Tércio Machado

Personal information
- Full name: Tércio Nunes Machado
- Date of birth: 9 January 1978 (age 47)
- Place of birth: Coromandel, Minas Gerais, Brazil
- Height: 1.80 m (5 ft 11 in)
- Position(s): Midfielder

Senior career*
- Years: Team / Apps / (Gls)
- 1997–1998: Atlético Mineiro
- 1999: Caxias
- 1999: Cruzeiro
- 2000: Náutico
- 2001–2003: Atlético Mineiro
- 2004–2007: Ceilândia
- 2008: KL Plus FC
- 2008–2009: Feirense
- 2010–2011: Araxá
- 2012: Kanbawza

= Tércio Machado =

Brazilian footballer

Tércio Nunes Machado (born 9 January 1978) is a Brazilian former association football player.

==Club career==
As a midfielder, Tércio Nunes Machado played for several clubs including Atlético Mineiro, Caxias, Cruzeiro, Náutico and Ceilândia in Brazil before heading overseas.

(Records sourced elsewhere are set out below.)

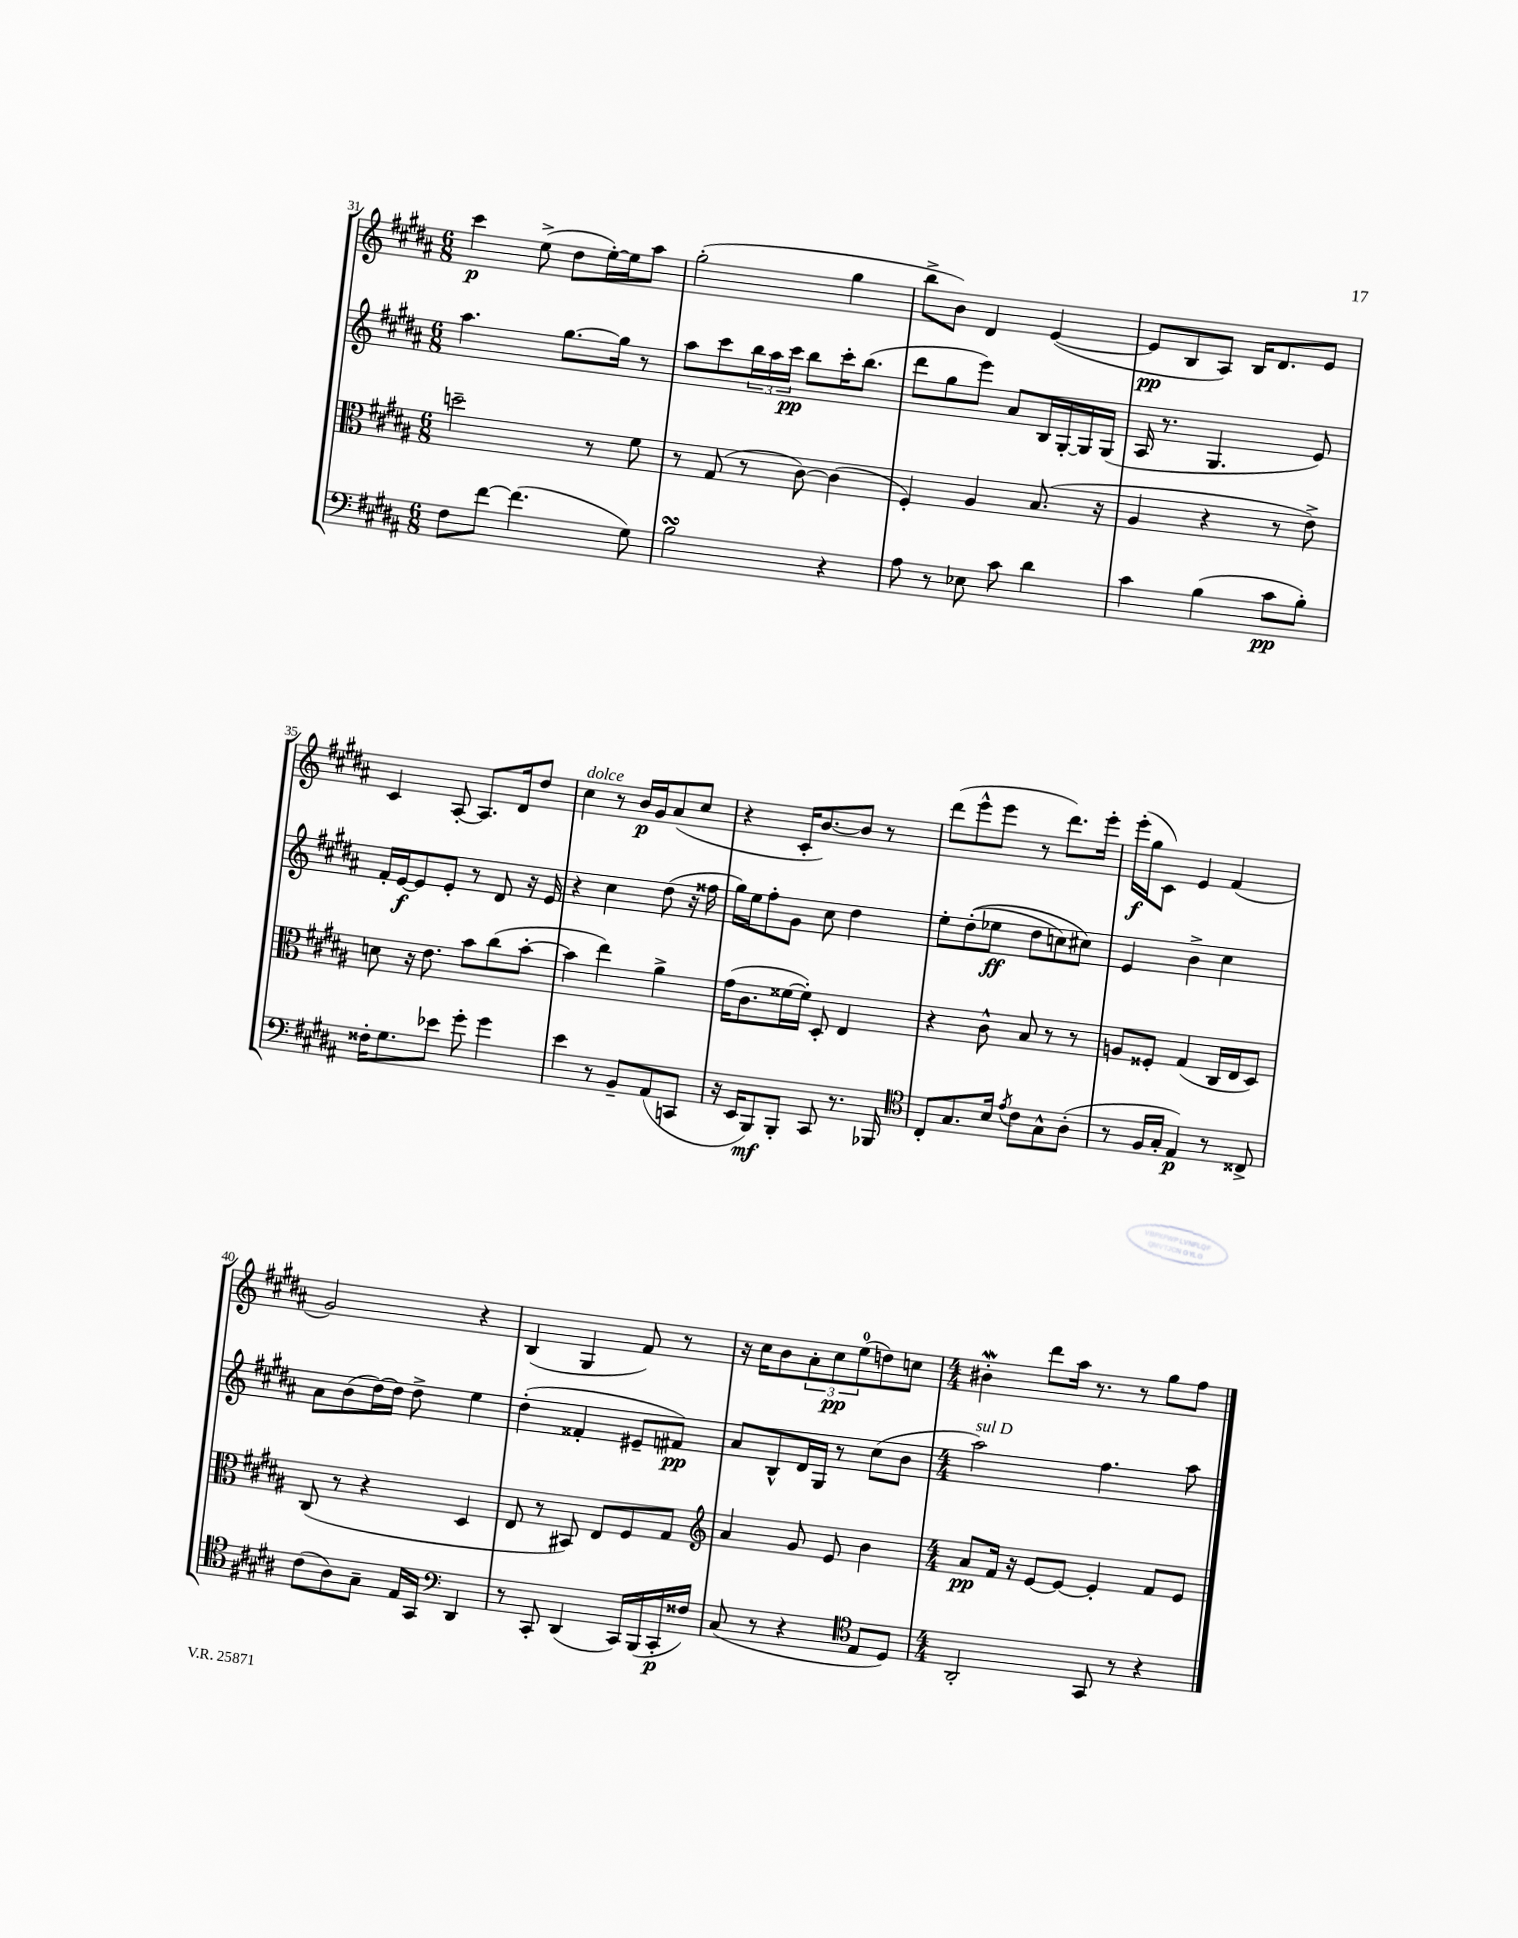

**kern	**dynam	**kern	**dynam	**kern	**dynam	**kern	**dynam
*part4	*part4	*part3	*part3	*part2	*part2	*part1	*part1
*staff4	*staff4	*staff3	*staff3	*staff2	*staff2	*staff1	*staff1
*clefF4	*	*clefC3	*	*clefG2	*	*clefG2	*
*k[f#c#g#d#a#]	*	*k[f#c#g#d#a#]	*	*k[f#c#g#d#a#]	*	*k[f#c#g#d#a#]	*
*M6/8	*	*M6/8	*	*M6/8	*	*M6/8	*
=31	=31	=31	=31	=31	=31	=31	=31
8F#\L	.	2ddn~\	.	4.aa#\	.	4ccc#\	p
[8f#\J	.	.	.	.	.	.	.
(4.f#\]	.	.	.	.	.	(8ee^\	.
.	.	.	.	[8.gg#\L	.	8dd#\L	.
.	.	8r	.	.	.	[16ee'\L)	.
.	.	.	.	16gg#\Jk]	.	16ee\J]	.
8G#\)	.	8f#\	.	8r	.	8aa#\J	.
=32	=32	=32	=32	=32	=32	=32	=32
2BsSSs\	.	8r	.	8aa#\L	.	(2gg#'\	.
.	.	(8G#/	.	8ccc#\	.	.	.
.	.	8r	.	24bb\L	.	.	.
.	.	.	.	24aa#\	.	.	.
.	.	.	.	24ccc#\JJ	pp	.	.
.	.	[8c#\)	.	8bb\L	.	.	.
4r	.	(4c#\]	.	16ccc#'\K	.	4gg#\	.
.	.	.	.	(8.bb\J	.	.	.
=33	=33	=33	=33	=33	=33	=33	=33
8A#\	.	4F#'/)	.	8ddd#\L	.	8bb^\L	.
8r	.	.	.	8gg#\	.	8b\J)	.
8E-X\	.	4A#/	.	8eee\J)	.	4d#/	.
8c#\	.	.	.	8a#/L	.	.	.
4d#\	.	(8.B/	.	16B/L	.	([4e/	.
.	.	.	.	[16G#'/	.	.	.
.	.	.	.	16G#/]	.	.	.
.	.	16r	.	(16G#/JJ	.	.	.
=34	=34	=34	=34	=34	=34	=34	=34
4c#\	.	4A#/	.	16A#/	.	8e/L]	pp
.	.	.	.	8.r	.	.	.
.	.	.	.	.	.	8B/	.
(4B\	.	4r	.	4.G#/	.	8A#/J)	.
.	.	.	.	.	.	16B/KL	.
.	.	.	.	.	.	8.d#/	.
8c#\L	pp	8r	.	.	.	.	.
8B'\J)	.	8e^\)	.	8e/)	.	8e/J	.
!!LO:LB:g=z
=35	=35	=35	=35	=35	=35	=35	=35
16F##X'\KL	.	8dn\	.	16f#'/LL	.	4c#/	.
8.G#\	.	.	.	[16e/J	f	.	.
.	.	16r	.	8e/]	.	.	.
.	.	8.e\	.	.	.	.	.
8e-X\J	.	.	.	8e'/J	.	[8A#'/	.
8g#'\	.	8b\L	.	8r	.	8.A#/L]	.
4g#\	.	(8cc#\	.	8d#/	.	.	.
.	.	.	.	.	.	16d#/k	.
.	.	[8b'\J	.	16r	.	8dd#/J	.
.	.	.	.	16e/	.	.	.
=36	=36	=36	=36	=36	=36	=36	=36
!	!	!	!	!	!	!LO:TX:a:i:t=dolce	!
4e\	.	4b\]	.	4r	.	4cc#\	.
8r	.	4ee\)	.	4cc#\	.	8r	.
8BB~/L	.	.	.	.	.	16b/LL	p
.	.	.	.	.	.	16g#/J	.
(8AA#/	.	4a#^\	.	(8dd#\	.	(8a#/	.
8CCn/J	.	.	.	16r	.	8cc#/J	.
.	.	.	.	16ff##X\	.	.	.
=37	=37	=37	=37	=37	=37	=37	=37
16r	.	(16g#\KL	.	16gg#\LL)	.	4r	.
16EE/KL	.	8.c#\	.	16ee\J	.	.	.
8BBB/)	mf	.	.	8ff#'\	.	.	.
8BBB'/J	.	[16f##X\L	.	8g#\J	.	16c#'/KL	.
.	.	16f##'\JJ])	.	.	.	[8.b/)	.
8CC#/	.	8D#'/	.	8cc#\	.	.	.
8.r	.	4E/	.	4dd#\	.	8b/J]	.
.	.	.	.	.	.	8r	.
16BBB-X/	.	.	.	.	.	.	.
=38	=38	=38	=38	=38	=38	=38	=38
*clefC4	*	*	*	*	*	*	*
8C#'/L	.	4r	.	8ee'\L	.	(8ddd#\L	.
8.G#/	.	.	.	((8dd#'\	.	8eee^^\	.
.	.	8c#^^\	.	8ee-X\J	ff	8eee\J	.
16B/Jk	.	.	.	.	.	.	.
8qe/	.	.	.	.	.	.	.
8c#\L	.	8B/	.	8dd#\L	.	8r	.
8G#^^\	.	8r	.	8ccn\)	.	8.ddd#\L)	.
(8A#'\J	.	8r	.	8cc#X\J)	.	.	.
.	.	.	.	.	.	16eee'\Jk	.
=39	=39	=39	=39	=39	=39	=39	=39
8r	.	8An/L	.	4e/	.	(16eee'\LL	f
.	.	.	.	.	.	16gg#\J	.
16F#/LL	.	8F##X'/J	.	.	.	8c#\J)	.
16G#'/JJ	.	.	.	.	.	.	.
4E/)	p	(4G#/	.	4b^\	.	4e/	.
8r	.	16C#/LL	.	4cc#\	.	(4f#/	.
.	.	16E/J	.	.	.	.	.
8C##X^/	.	8D#/J)	.	.	.	.	.
!!LO:LB:g=z
=40	=40	=40	=40	=40	=40	=40	=40
(8c#\L	.	(8C#/	.	8a#\L	.	2g#/)	.
8A#\)	.	8r	.	(8b\	.	.	.
8G#~\J	.	4r	.	[16dd#\L)	.	.	.
.	.	.	.	16dd#\JJ]	.	.	.
16E/LL	.	.	.	8dd#^\	.	.	.
16GG#/JJ	.	.	.	.	.	.	.
*clefF4	*	*	*	*	*	*	*
4DD#/	.	4D#/	.	4ee\	.	4r	.
=41	=41	=41	=41	=41	=41	=41	=41
8r	.	8E/	.	(4dd#'\	.	(4B/	.
8CC#'/	.	8r	.	.	.	.	.
(4DD#/	.	8BB#X/)	.	4f##X'/	.	4G#/	.
.	.	8E/L	.	.	.	.	.
16CC#/LL)	.	8F#/	.	8e#X~/L	.	8f#/)	.
(16BBB/	.	.	.	.	.	.	.
16CC#'/	p	8G#/J	.	8f#X/J)	pp	8r	.
16F##X/JJ)	.	.	.	.	.	.	.
=42	=42	=42	=42	=42	=42	=42	=42
*	*	*clefG2	*	*	*	*	*
(8C#/	.	4a#/	.	8a#/L	.	16r	.
.	.	.	.	.	.	16cc#\KL	.
8r	.	.	.	8B^^/	.	8b\	.
4r	.	8g#/	.	16d#/L	.	12a#'\	.
.	.	.	.	16G#/JJ	.	.	.
.	.	.	.	.	.	12cc#\	pp
.	.	8e/	.	8r	.	.	.
.	.	.	.	.	.	(12ee\	.
*clefC4	*	*	*	*	*	*	*
8E/L	.	4b\	.	(8cc#\L	.	8ddn\)	.
8D#/J)	.	.	.	8b\J	.	8ccn\J	.
=43	=43	=43	=43	=43	=43	=43	=43
*M4/4	*	*M4/4	*	*M4/4	*	*M4/4	*
!	!	!	!	!LO:TX:a:i:t=sul D	!	!	!
2AA#'/	.	8a#/L	pp	2aa#\)	.	4b#XW'\	.
.	.	16f#/Jk	.	.	.	.	.
.	.	16r	.	.	.	.	.
.	.	[8e/L	.	.	.	8ddd#\L	.
.	.	8e/J_	.	.	.	16aa#\Jk	.
.	.	.	.	.	.	8.r	.
8GG#/	.	4e'/]	.	4.ff#\	.	.	.
8r	.	.	.	.	.	8r	.
4r	.	8f#/L	.	.	.	8gg#\L	.
.	.	8e/J	.	8aa#\	.	8ff#\J	.
==	==	==	==	==	==	==	==
*-	*-	*-	*-	*-	*-	*-	*-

He had a season with KL Plus FC in Malaysia before played for Feirense in Portugal and for Araxá in Brazil.

In December 2011, he returned to Malaysia and signed with Malaysia Super League side Terengganu FA, which will play in the 2012 AFC Cup. However, he later failed to register in the league after failing meeting the Football Association of Malaysia rules and requirements.

He left Malaysia and joined the Myanmar side, Kanbawza FC.